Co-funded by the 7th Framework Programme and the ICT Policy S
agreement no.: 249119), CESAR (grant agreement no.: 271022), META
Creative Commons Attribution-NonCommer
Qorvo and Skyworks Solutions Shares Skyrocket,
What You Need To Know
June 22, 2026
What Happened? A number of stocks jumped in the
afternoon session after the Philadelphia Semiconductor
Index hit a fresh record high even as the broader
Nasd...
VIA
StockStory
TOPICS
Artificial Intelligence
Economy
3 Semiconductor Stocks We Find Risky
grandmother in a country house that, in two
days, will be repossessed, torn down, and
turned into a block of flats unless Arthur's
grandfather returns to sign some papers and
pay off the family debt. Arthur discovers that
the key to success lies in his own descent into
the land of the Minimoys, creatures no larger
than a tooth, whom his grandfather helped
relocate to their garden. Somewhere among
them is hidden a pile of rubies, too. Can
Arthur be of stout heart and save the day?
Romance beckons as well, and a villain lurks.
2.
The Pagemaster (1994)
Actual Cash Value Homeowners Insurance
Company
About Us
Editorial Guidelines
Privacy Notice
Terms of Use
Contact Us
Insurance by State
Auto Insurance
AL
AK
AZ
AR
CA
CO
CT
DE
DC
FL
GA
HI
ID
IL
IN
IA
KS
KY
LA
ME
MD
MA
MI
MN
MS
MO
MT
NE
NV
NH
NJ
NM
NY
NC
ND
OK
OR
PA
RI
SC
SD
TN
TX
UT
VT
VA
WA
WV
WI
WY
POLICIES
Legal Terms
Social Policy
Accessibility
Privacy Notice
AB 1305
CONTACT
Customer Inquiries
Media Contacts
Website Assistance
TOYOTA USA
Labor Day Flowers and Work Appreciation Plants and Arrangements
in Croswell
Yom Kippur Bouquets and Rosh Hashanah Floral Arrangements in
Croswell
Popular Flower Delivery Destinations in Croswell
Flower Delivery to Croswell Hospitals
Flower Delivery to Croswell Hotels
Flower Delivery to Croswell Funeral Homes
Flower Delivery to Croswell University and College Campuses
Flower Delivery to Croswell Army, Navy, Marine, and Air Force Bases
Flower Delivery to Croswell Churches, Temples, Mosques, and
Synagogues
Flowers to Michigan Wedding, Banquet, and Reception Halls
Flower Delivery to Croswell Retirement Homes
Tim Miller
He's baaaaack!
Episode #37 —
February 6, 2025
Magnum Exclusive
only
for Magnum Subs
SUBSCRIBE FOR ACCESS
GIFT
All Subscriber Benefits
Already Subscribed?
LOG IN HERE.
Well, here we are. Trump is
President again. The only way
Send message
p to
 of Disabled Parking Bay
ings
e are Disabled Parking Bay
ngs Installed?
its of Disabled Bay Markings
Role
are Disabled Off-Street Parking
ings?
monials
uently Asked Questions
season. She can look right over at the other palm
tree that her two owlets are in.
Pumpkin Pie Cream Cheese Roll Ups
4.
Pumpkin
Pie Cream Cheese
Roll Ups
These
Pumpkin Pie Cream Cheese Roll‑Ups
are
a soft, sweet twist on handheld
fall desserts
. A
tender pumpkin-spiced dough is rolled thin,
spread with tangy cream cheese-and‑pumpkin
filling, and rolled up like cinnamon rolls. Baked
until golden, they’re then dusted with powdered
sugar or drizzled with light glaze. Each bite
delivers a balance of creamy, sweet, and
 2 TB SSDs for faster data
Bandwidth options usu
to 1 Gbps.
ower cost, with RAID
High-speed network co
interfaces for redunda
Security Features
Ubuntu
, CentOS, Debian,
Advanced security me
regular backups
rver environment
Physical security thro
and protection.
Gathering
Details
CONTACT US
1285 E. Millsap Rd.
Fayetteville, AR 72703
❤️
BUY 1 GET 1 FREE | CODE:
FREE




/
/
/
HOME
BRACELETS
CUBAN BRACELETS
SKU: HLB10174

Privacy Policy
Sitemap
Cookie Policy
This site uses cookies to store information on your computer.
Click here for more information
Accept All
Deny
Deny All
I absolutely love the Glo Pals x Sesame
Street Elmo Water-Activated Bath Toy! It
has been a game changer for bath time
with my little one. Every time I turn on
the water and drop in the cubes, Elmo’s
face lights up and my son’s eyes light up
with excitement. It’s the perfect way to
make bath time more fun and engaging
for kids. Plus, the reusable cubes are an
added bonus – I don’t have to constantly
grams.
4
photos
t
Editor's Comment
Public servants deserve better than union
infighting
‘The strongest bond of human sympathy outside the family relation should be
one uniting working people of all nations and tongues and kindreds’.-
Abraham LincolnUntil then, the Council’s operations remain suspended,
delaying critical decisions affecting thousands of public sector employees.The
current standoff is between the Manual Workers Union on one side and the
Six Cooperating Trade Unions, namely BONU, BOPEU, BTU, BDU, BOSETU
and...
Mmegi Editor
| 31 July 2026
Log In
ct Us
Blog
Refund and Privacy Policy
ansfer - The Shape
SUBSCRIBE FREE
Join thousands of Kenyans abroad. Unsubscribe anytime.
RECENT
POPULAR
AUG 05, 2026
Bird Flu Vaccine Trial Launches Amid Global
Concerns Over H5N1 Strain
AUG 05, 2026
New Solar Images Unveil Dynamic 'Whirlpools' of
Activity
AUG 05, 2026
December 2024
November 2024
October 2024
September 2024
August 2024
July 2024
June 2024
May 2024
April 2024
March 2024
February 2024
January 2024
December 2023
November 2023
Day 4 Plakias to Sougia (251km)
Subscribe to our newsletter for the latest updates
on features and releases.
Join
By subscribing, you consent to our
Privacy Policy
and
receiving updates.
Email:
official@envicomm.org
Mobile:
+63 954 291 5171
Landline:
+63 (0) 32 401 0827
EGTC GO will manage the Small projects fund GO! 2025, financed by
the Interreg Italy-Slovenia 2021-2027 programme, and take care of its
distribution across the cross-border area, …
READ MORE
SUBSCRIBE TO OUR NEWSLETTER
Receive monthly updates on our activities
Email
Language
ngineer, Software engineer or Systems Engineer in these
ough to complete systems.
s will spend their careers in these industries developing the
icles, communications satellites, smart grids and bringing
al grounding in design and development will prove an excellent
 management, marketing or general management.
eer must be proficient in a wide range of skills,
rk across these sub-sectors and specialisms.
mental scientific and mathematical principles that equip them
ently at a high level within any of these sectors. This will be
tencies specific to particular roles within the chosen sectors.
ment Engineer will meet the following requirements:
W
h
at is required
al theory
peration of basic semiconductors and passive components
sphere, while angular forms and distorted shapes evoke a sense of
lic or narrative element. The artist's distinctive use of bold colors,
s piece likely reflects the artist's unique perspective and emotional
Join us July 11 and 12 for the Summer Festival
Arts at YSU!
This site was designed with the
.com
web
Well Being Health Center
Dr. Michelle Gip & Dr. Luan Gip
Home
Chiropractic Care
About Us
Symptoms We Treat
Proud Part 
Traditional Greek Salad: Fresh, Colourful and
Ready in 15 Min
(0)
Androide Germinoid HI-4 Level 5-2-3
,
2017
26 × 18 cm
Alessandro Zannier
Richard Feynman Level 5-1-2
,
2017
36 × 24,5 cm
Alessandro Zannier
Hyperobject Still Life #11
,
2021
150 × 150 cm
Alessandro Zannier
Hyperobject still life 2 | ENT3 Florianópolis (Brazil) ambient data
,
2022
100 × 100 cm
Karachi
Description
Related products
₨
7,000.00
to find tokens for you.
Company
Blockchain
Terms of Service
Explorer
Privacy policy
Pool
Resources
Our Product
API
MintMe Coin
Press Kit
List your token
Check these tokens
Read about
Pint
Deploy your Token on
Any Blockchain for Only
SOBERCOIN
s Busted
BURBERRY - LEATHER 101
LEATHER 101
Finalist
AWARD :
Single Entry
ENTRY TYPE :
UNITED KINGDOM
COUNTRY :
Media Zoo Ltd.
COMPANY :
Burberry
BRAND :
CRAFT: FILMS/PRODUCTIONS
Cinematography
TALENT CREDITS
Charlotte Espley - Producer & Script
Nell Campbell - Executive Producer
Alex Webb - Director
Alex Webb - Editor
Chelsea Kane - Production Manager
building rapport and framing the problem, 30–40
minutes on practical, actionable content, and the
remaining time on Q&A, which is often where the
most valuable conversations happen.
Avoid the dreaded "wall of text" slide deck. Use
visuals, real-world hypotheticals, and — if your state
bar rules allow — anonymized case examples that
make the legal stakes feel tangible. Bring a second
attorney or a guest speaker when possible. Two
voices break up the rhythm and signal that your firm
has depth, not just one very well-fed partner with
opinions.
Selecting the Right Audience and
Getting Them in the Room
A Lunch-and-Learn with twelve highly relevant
- - -
Task item ->
Arrange the lines from the start of the records through the line containing "Arthur be of stout heart and save the day?" as a JSON list of strings, one string per line and blank lines omitted.

Your response ->
[
  "Co-funded by the 7th Framework Programme and the ICT Policy S",
  "agreement no.: 249119), CESAR (grant agreement no.: 271022), META",
  "Creative Commons Attribution-NonCommer",
  "Qorvo and Skyworks Solutions Shares Skyrocket,",
  "What You Need To Know",
  "June 22, 2026",
  "What Happened? A number of stocks jumped in the",
  "afternoon session after the Philadelphia Semiconductor",
  "Index hit a fresh record high even as the broader",
  "Nasd...",
  "VIA",
  "StockStory",
  "TOPICS",
  "Artificial Intelligence",
  "Economy",
  "3 Semiconductor Stocks We Find Risky",
  "grandmother in a country house that, in two",
  "days, will be repossessed, torn down, and",
  "turned into a block of flats unless Arthur's",
  "grandfather returns to sign some papers and",
  "pay off the family debt. Arthur discovers that",
  "the key to success lies in his own descent into",
  "the land of the Minimoys, creatures no larger",
  "than a tooth, whom his grandfather helped",
  "relocate to their garden. Somewhere among",
  "them is hidden a pile of rubies, too. Can",
  "Arthur be of stout heart and save the day?"
]